A hobby of mine is writing love letters.  Some I send, and others never see the light of day or the intended’s inbox.  It’s one of my passions, like writing, listening to music, reading a good book or sitting in a broken down beach chair on the edge of the shore scrunching my toes in the sand as the waves break over my feet.  I’d always enjoyed writing letters, now emails, to friends, but it wasn’t until I had the good fortune of living and breathing romantic love that I discovered my passion for writing love letters. 

I was a firm non-believer in loving and longing, enduring passion and electricity, between two people, until I felt his touch.  From the instant, he kissed me until our last kiss it was always the same for me, like the first time. My skin tingled, little tremors exploded throughout my body, how well our hands fit together, a glove over hand, second skin, and knowing his hands belonged on my body.  It was that sort of fit; we were waiting for that moment of connection.  My heart swelled until it bursted. During our affair—romantic love would only ever be an affair of the heart—I wrote pages, if not volumes of love letters.

● Supplied data
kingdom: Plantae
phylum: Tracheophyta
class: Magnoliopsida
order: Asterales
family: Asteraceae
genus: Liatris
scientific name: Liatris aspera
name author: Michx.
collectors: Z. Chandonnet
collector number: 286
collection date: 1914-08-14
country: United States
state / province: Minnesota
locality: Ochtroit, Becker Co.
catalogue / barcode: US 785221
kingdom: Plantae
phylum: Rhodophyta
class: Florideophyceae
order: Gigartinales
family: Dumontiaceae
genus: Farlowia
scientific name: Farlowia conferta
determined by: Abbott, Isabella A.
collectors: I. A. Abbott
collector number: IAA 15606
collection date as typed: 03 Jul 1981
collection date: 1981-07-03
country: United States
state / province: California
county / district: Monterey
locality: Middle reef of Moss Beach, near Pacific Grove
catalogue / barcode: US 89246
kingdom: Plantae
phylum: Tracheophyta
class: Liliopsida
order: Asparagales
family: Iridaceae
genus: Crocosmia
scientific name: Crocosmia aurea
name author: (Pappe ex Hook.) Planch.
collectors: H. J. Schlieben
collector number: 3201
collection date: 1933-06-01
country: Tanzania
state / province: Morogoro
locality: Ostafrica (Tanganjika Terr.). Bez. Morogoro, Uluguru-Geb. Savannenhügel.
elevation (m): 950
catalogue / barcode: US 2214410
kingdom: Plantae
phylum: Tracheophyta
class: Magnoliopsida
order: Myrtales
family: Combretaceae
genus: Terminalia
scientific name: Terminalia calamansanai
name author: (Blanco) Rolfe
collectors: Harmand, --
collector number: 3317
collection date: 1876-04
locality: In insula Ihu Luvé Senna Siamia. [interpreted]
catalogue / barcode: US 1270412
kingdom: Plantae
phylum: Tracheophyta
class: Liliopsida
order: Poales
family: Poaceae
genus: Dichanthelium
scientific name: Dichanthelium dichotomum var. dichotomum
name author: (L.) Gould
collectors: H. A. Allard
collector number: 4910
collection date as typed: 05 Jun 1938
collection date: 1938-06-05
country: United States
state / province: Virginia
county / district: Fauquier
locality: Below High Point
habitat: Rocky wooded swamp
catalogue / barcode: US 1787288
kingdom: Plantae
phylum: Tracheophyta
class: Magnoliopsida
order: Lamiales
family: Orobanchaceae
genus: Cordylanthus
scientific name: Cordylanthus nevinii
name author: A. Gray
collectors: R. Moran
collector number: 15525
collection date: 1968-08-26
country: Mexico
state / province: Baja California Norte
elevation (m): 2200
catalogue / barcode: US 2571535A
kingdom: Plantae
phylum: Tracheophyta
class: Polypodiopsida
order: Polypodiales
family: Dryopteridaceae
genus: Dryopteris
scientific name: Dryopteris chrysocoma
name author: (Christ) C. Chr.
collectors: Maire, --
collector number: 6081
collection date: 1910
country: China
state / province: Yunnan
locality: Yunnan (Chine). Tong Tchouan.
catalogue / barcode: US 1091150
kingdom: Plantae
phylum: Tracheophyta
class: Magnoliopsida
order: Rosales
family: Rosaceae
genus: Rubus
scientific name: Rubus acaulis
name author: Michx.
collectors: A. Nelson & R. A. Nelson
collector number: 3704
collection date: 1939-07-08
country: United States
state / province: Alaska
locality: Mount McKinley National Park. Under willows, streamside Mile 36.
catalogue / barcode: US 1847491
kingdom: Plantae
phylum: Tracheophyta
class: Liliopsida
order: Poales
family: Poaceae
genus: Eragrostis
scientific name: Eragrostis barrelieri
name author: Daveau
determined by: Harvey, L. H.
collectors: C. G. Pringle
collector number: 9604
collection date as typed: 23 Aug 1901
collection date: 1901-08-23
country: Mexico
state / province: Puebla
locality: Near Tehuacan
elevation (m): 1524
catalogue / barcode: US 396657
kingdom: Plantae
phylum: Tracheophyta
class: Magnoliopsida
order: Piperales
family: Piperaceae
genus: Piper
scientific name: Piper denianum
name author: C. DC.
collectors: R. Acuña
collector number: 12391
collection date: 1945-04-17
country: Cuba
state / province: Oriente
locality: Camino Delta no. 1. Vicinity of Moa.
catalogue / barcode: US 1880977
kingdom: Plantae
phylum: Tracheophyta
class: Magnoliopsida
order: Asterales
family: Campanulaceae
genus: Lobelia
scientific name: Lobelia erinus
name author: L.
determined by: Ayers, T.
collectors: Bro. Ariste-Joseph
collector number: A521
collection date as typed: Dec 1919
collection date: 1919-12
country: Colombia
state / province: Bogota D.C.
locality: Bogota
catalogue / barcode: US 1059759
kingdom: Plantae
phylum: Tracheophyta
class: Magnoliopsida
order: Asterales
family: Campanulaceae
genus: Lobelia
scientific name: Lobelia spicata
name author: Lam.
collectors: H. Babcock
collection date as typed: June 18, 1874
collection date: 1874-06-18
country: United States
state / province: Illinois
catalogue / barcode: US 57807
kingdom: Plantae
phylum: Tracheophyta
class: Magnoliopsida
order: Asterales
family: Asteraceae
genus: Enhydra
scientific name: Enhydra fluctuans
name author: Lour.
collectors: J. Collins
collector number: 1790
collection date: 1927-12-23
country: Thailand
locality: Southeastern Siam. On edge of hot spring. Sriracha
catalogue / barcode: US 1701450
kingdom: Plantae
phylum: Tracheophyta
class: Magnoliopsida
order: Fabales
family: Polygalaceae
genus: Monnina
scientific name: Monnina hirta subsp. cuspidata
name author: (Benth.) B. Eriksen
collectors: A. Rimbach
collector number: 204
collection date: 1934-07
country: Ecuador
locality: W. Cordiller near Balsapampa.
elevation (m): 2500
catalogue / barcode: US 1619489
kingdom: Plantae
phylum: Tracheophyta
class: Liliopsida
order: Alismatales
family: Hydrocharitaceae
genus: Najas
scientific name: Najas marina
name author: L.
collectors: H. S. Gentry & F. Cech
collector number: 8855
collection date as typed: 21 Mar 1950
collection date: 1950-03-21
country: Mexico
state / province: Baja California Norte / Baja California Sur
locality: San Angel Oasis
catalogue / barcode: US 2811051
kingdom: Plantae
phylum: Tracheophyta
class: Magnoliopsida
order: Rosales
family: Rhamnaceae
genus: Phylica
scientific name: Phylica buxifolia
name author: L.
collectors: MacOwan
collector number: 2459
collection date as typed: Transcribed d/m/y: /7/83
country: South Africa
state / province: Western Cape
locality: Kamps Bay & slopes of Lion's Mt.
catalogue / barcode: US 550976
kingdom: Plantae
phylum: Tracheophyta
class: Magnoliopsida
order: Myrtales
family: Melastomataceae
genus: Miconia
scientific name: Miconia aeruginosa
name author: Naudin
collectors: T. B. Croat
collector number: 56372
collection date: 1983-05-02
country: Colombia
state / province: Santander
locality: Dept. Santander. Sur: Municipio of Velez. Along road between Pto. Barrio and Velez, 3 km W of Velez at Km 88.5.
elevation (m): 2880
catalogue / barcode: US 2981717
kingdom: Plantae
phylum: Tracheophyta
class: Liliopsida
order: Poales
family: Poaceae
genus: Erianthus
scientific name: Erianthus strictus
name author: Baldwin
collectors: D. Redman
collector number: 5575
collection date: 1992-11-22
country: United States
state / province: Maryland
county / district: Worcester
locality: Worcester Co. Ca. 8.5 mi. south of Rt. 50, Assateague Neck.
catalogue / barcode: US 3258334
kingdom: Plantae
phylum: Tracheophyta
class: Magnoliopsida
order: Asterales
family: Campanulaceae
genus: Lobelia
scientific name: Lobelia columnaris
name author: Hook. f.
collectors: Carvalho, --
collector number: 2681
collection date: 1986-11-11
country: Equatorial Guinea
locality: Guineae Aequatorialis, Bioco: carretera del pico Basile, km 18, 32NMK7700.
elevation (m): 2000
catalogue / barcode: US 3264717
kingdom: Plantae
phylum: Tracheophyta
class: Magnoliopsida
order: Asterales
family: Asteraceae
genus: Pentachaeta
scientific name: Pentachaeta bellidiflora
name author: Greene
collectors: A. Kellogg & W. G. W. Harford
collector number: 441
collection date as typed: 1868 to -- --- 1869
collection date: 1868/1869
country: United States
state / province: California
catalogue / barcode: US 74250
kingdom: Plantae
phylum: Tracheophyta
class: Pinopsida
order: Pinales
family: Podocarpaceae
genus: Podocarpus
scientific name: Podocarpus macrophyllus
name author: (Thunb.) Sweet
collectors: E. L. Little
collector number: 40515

● Activity list
1 > Can you summarize the passage about writing love letters in two sentences?
2 > Continue the passage about writing love letters, picking up right after its final sentence.

● Responses by task
1 > The writer's hobby is writing love letters, some of which get sent and some of which never do, and it ranks among passions like reading, listening to music and sitting at the shore. Once a firm non-believer in enduring romantic passion, the writer was changed by a lover's touch and, during that affair of the heart, wrote pages, if not volumes, of love letters.

2 >
I know that if a heart bursts a person dies, but having lived romantic love up close and personal and having first had knowledge of what it feels like when your brain is hooked on love, then bursting is what a heart does.  I’ve felt my skin tingle at the brush of hand, and that damn heart of mine—burst, more like my chest cracked open.   If love were a liquid, mine gushed out and filled the bubble that I inhabit.  I troll through my old letters as often as my heart allows.  It’s gooey for certain, but it’s a writer’s treasure strove.  As I read my letters to him last night my skin grew hot, smoldering, and eventually my humiliation burned the skin right off my body as I read every single pathetic word.  My soul howled “HOW COULD YOU?”  I myself wondered  the same, and thought perhaps someone had stolen my identity and written those letters, using my voice, my font, and my email address because surely I would never do anything so utterly stupid as to write someone all those inside thoughts that I keep tethered tightly to my soul. I hoped for half a second it wasn’t me (as I always do after I read those letters), but it was, and after an hour of reading I staggered to the kitchen for a filled to the rim, glass of wine.

I read an article a few years back in the Los Angeles times about the brain hooked on love.  It stood me still, at last a name for my illness, I remember reading.  Be still my beating heart, all good things come to those who wait, I said to myself.  I read with haste, devouring each word, one by one, then two by two, and then full sentences in one inhale, greed replaced patience.  I reached the end of the article disappointed to find there was no known cure, no studies at the Mayo Clinic, no clinical trials to volunteer for.  It was early days in the study.     I smiled knowingly, and whisper to the wind; absence of evidence does not mean evidence of absence. 

My love story includes all the juicy scenes a reader finds in a Harlequin novel:

 In less than ten seconds, his hands had my bra unfastened and his month was full with my breast.  His geeky façade melted around him the instant my left leg wrapped around his waist, is an overt invitation for his expertly skilled hand to travel in the direction of my panties.

But as my story is missing the ‘happily ever after’ chapter it’s not Harlequin, it’s  a woman’s story with the heroine growing as a result of the passionate romance, but knowing that life is a climb, my heroine moves forward, alone and wounded, but still standing, and smiling because there are no regrets.  I remain in stasis, hooked on love and continue to write love letters. 

Yours, until there is a cure for hearts such as mine.